» **TO DO**: Print nothing but the lines below starting at the line that holds "M1726,699L1755,729L1723,759L1695,729Z" and ending at the line that holds "M2016,172L2040,156L2232,249", including both, each exactly as written.

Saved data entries
# # # #

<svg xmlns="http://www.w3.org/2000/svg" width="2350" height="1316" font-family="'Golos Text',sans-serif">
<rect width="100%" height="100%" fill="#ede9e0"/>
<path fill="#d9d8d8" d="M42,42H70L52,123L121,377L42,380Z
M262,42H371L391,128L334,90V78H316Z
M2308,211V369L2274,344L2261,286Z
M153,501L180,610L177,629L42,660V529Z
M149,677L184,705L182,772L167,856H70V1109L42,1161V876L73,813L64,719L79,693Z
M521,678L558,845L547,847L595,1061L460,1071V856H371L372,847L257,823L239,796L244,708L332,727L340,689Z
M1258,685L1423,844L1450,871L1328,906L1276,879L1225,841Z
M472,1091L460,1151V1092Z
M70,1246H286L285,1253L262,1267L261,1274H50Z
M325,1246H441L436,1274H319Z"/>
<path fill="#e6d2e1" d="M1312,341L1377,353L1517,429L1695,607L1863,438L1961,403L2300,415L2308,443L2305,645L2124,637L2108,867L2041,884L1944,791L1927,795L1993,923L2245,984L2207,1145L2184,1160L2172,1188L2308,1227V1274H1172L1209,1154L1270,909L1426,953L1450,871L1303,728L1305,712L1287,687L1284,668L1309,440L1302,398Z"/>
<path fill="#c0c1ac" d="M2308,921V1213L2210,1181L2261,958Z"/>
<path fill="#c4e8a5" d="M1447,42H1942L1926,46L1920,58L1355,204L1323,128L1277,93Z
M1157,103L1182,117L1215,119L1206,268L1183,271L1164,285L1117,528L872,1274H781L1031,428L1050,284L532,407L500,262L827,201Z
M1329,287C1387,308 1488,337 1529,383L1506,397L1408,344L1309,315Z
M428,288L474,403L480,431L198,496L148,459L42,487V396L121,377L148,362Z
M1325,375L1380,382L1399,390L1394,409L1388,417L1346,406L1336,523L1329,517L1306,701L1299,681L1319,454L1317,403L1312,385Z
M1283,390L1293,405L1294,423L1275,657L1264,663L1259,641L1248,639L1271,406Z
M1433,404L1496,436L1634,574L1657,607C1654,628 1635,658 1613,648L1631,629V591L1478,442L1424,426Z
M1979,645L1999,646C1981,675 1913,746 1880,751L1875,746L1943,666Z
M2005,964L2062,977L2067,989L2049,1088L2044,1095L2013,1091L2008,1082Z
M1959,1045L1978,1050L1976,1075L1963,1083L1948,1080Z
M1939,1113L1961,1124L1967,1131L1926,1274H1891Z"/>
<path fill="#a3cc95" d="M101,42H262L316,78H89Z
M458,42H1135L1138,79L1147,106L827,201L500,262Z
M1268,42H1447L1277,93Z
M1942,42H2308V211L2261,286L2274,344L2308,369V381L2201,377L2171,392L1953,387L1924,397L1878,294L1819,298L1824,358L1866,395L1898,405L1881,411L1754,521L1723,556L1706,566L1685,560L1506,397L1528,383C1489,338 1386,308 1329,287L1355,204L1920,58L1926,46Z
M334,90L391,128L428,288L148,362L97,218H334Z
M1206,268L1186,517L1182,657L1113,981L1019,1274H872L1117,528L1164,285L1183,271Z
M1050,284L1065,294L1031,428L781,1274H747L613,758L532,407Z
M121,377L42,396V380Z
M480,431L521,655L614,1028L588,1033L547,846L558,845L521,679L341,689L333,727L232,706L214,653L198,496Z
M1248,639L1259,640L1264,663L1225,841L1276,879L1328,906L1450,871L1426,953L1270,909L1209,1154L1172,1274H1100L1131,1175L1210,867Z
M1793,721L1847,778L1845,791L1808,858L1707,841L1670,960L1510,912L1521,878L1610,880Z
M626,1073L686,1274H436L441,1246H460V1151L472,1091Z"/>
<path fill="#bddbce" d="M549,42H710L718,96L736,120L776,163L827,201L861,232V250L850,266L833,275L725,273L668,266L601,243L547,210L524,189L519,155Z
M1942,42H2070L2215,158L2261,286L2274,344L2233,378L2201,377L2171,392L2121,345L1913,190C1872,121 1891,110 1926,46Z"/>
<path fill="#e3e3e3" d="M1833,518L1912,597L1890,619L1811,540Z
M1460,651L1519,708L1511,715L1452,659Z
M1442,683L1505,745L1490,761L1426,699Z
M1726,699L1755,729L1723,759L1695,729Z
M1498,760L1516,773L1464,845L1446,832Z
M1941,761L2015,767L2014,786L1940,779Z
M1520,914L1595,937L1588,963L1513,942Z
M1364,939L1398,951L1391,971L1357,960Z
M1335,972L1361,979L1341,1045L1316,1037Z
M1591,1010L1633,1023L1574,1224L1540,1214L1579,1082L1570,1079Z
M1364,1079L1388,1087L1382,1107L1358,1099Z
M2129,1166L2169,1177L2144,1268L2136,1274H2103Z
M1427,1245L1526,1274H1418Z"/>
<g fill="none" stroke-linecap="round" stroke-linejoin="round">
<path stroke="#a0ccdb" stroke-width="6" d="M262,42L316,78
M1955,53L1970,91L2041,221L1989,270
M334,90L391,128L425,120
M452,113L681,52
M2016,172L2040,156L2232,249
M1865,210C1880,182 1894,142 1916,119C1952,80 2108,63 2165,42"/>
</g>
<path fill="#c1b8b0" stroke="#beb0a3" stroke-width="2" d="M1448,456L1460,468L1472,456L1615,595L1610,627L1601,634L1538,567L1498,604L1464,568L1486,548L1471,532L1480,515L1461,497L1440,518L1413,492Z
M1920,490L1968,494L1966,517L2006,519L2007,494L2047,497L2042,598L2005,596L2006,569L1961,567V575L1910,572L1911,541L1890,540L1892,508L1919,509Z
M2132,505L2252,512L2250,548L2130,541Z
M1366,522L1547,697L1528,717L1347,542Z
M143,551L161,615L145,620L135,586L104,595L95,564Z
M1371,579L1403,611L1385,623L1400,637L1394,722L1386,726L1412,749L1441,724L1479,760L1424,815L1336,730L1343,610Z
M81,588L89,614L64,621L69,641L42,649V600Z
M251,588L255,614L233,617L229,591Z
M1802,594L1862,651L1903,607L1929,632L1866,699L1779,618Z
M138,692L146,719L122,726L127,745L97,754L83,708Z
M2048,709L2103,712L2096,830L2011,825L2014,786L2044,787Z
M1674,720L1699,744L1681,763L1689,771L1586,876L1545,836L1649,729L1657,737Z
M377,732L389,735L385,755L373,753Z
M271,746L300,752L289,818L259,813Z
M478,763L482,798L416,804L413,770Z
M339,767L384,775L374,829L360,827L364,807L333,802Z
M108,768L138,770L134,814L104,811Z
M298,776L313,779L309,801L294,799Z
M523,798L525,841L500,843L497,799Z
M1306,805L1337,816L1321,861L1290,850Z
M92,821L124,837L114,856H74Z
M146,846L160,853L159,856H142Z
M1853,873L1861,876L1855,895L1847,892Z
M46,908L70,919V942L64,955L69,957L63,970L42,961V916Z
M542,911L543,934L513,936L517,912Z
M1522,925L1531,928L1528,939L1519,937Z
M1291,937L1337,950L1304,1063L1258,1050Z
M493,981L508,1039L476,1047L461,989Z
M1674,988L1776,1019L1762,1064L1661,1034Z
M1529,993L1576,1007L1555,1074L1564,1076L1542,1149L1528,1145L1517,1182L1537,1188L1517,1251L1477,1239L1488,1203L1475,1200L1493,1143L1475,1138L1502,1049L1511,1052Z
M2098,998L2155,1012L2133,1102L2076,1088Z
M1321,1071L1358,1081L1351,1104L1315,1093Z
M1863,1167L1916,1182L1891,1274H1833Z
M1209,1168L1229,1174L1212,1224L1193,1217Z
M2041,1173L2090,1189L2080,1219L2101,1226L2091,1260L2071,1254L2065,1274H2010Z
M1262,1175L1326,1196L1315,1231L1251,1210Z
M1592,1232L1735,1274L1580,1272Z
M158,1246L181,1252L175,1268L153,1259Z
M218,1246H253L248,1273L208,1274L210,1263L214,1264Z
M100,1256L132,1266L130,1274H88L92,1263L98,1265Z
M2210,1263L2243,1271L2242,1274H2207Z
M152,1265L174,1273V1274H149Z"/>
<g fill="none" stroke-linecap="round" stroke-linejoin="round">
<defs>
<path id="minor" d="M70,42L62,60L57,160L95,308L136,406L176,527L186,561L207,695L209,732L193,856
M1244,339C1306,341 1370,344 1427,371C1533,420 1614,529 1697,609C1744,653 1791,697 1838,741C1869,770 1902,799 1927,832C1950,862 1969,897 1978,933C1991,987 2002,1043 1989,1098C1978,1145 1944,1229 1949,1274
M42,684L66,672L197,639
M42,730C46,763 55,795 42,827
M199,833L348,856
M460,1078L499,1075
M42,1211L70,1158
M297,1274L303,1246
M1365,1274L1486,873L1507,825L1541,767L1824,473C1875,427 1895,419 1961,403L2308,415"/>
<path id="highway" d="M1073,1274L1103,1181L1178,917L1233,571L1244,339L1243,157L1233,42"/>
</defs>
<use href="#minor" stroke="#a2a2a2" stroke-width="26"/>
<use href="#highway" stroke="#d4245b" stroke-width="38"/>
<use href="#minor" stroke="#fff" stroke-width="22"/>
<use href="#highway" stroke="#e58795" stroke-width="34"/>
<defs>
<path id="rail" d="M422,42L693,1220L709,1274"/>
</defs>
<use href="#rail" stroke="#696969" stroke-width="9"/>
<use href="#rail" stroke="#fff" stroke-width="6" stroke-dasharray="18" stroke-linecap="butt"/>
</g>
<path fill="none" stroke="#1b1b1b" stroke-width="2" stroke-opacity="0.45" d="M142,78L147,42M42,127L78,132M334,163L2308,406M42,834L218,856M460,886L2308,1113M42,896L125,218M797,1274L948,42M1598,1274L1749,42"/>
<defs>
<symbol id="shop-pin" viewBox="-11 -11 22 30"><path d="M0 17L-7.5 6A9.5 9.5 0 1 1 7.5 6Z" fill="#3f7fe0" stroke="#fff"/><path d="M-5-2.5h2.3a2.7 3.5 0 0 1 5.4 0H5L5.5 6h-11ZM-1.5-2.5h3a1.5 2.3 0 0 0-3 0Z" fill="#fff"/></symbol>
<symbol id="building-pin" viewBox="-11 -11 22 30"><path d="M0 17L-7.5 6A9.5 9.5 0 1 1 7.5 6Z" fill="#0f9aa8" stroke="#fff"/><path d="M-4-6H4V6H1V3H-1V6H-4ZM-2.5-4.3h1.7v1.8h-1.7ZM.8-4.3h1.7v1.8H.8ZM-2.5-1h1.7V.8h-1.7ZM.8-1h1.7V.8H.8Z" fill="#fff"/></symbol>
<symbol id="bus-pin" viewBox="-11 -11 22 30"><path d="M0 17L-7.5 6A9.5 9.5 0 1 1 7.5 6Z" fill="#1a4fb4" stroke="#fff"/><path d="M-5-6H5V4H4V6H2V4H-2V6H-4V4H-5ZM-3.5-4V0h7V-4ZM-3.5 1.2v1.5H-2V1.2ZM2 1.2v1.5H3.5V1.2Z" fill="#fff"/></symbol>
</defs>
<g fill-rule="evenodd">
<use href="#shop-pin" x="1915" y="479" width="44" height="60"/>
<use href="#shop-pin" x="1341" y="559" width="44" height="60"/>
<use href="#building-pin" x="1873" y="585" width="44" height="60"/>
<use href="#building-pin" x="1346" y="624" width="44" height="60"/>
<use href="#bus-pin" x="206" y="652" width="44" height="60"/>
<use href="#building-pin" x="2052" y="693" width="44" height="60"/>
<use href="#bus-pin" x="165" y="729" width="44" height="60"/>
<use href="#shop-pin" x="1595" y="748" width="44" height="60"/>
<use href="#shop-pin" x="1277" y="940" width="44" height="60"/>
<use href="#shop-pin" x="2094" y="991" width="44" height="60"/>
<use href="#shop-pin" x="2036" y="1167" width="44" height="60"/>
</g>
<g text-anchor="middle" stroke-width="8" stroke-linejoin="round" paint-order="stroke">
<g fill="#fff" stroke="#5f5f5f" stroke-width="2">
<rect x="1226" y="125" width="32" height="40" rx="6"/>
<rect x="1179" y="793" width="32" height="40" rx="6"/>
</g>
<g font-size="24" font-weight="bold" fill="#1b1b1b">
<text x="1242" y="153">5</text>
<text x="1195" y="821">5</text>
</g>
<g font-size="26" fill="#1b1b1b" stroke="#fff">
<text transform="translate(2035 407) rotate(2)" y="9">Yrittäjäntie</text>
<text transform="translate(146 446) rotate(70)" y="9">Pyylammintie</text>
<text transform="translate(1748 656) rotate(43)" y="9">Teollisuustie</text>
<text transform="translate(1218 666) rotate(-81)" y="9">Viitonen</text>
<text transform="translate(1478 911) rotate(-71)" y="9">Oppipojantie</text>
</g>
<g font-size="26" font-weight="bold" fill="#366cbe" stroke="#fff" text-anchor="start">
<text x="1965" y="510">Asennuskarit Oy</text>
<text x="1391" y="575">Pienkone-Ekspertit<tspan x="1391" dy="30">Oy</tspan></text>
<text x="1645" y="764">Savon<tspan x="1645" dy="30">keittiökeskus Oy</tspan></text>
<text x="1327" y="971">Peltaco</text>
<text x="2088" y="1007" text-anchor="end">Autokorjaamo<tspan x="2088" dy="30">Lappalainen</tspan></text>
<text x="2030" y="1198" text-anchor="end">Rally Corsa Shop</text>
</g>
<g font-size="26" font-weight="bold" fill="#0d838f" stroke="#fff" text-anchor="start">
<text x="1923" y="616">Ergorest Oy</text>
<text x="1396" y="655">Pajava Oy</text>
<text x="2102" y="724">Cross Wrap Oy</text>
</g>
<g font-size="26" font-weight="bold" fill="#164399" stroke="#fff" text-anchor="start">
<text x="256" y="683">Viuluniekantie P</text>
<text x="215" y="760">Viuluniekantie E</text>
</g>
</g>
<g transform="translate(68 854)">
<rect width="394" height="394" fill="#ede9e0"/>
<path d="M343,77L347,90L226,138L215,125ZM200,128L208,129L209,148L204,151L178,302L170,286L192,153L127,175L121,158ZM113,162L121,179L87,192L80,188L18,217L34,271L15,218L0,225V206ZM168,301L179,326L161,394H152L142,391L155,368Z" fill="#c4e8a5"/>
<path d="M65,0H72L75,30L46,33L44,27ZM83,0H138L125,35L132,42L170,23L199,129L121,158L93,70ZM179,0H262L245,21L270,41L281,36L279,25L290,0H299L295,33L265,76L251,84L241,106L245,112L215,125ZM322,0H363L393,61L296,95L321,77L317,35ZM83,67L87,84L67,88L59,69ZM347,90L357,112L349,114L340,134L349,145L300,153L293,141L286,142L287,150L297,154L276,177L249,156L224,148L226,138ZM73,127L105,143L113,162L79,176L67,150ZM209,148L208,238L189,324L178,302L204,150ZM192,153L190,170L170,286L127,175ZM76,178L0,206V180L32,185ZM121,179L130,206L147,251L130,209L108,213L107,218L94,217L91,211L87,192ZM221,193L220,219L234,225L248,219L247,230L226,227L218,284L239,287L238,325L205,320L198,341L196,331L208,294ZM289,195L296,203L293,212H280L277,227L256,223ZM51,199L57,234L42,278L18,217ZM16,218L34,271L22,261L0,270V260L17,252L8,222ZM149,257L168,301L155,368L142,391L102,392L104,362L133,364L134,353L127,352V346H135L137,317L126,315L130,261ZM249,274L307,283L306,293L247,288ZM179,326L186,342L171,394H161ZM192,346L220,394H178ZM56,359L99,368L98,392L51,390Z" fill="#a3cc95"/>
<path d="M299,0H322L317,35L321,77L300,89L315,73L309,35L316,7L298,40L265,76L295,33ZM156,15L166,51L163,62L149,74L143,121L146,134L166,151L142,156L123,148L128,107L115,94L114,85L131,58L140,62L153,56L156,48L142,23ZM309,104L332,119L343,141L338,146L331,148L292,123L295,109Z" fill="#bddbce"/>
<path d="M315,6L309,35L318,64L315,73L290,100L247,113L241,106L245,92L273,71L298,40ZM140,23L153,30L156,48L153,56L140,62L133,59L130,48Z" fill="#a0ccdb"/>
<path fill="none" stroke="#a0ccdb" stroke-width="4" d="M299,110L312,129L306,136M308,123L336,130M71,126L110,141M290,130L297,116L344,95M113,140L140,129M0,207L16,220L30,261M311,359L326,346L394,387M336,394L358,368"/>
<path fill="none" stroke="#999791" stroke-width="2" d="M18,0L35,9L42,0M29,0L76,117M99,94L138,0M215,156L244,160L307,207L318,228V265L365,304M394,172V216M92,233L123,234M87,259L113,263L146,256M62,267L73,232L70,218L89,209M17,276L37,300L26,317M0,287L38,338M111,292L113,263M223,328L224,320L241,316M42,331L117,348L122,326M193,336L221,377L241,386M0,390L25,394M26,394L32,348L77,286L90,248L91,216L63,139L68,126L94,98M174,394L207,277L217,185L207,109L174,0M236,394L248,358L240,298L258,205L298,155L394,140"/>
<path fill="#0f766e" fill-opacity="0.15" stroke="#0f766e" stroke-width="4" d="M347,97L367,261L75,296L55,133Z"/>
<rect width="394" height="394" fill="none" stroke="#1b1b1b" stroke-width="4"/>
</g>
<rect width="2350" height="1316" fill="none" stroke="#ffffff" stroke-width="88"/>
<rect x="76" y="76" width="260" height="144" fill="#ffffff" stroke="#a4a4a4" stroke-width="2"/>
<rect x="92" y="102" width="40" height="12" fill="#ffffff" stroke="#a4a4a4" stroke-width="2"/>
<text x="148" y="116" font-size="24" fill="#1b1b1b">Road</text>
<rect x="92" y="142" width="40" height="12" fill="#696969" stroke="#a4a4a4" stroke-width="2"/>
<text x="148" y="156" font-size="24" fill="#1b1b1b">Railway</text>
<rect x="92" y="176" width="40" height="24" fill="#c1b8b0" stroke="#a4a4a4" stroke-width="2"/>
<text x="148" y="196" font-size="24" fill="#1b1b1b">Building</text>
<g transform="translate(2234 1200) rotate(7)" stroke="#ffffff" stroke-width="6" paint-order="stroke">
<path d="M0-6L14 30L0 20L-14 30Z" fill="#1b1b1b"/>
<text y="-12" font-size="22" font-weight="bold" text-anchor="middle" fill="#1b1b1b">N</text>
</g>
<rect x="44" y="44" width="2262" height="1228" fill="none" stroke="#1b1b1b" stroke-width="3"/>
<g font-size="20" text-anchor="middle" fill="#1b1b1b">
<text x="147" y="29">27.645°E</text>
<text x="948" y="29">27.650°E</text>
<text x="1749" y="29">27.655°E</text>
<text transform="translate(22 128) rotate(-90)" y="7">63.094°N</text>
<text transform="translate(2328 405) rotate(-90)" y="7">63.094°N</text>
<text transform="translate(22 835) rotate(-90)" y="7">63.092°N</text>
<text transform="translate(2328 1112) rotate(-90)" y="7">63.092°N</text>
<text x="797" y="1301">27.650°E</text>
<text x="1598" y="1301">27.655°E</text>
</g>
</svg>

# # # #

» **WRITTEN SOLUTION**:
M1726,699L1755,729L1723,759L1695,729Z
M1498,760L1516,773L1464,845L1446,832Z
M1941,761L2015,767L2014,786L1940,779Z
M1520,914L1595,937L1588,963L1513,942Z
M1364,939L1398,951L1391,971L1357,960Z
M1335,972L1361,979L1341,1045L1316,1037Z
M1591,1010L1633,1023L1574,1224L1540,1214L1579,1082L1570,1079Z
M1364,1079L1388,1087L1382,1107L1358,1099Z
M2129,1166L2169,1177L2144,1268L2136,1274H2103Z
M1427,1245L1526,1274H1418Z"/>
<g fill="none" stroke-linecap="round" stroke-linejoin="round">
<path stroke="#a0ccdb" stroke-width="6" d="M262,42L316,78
M1955,53L1970,91L2041,221L1989,270
M334,90L391,128L425,120
M452,113L681,52
M2016,172L2040,156L2232,249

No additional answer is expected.